_Task goal:_ Turn the lines from the one containing "VAI ALLA PAGINA" through the last line into a numbered list, leaving out the pictures.

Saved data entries
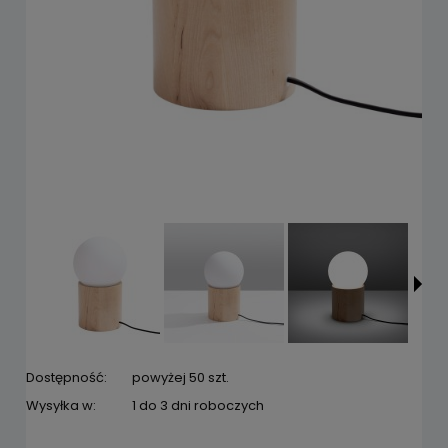
Dostępność:
powyżej 50 szt.
Wysyłka w:
1 do 3 dni roboczych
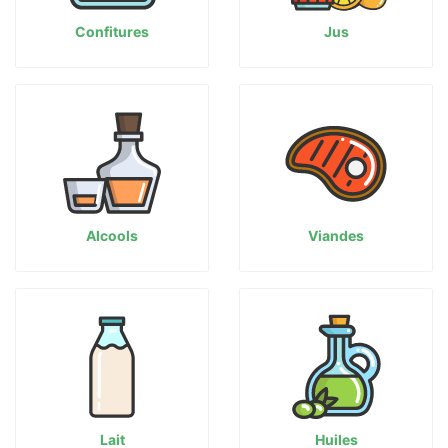
Confitures
Jus
Alcools
Viandes
Lait
Huiles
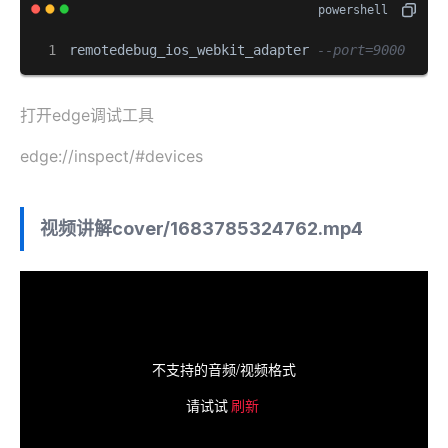
remotedebug_ios_webkit_adapter 
--port=9000
打开edge调试工具
edge://inspect/#devices
视频讲解
cover/1683785324762.mp4
不支持的音频/视频格式
请试试
刷新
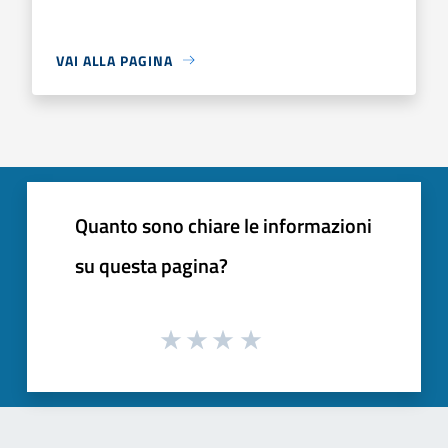
VAI ALLA PAGINA
Quanto sono chiare le informazioni
su questa pagina?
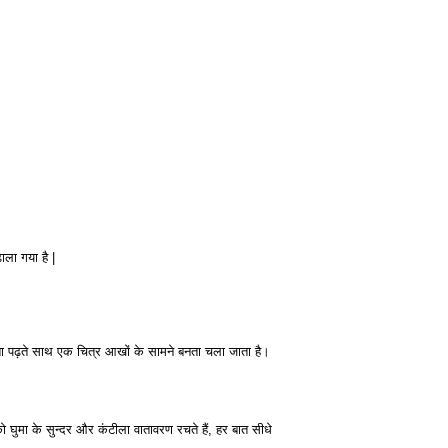
।
ाला गया है |
 पढ़ते साथ एक चित्र आखों के सामने बनता चला जाता है।
ुमा के सुन्दर और कंटीला वातावरण रचते हैं, हर बात सीधे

_Response area:_
1. VAI ALLA PAGINA
2. Quanto sono chiare le informazioni
3. su questa pagina?
4. ।
5. ाला गया है |
6.  पढ़ते साथ एक चित्र आखों के सामने बनता चला जाता है।
7. ुमा के सुन्दर और कंटीला वातावरण रचते हैं, हर बात सीधे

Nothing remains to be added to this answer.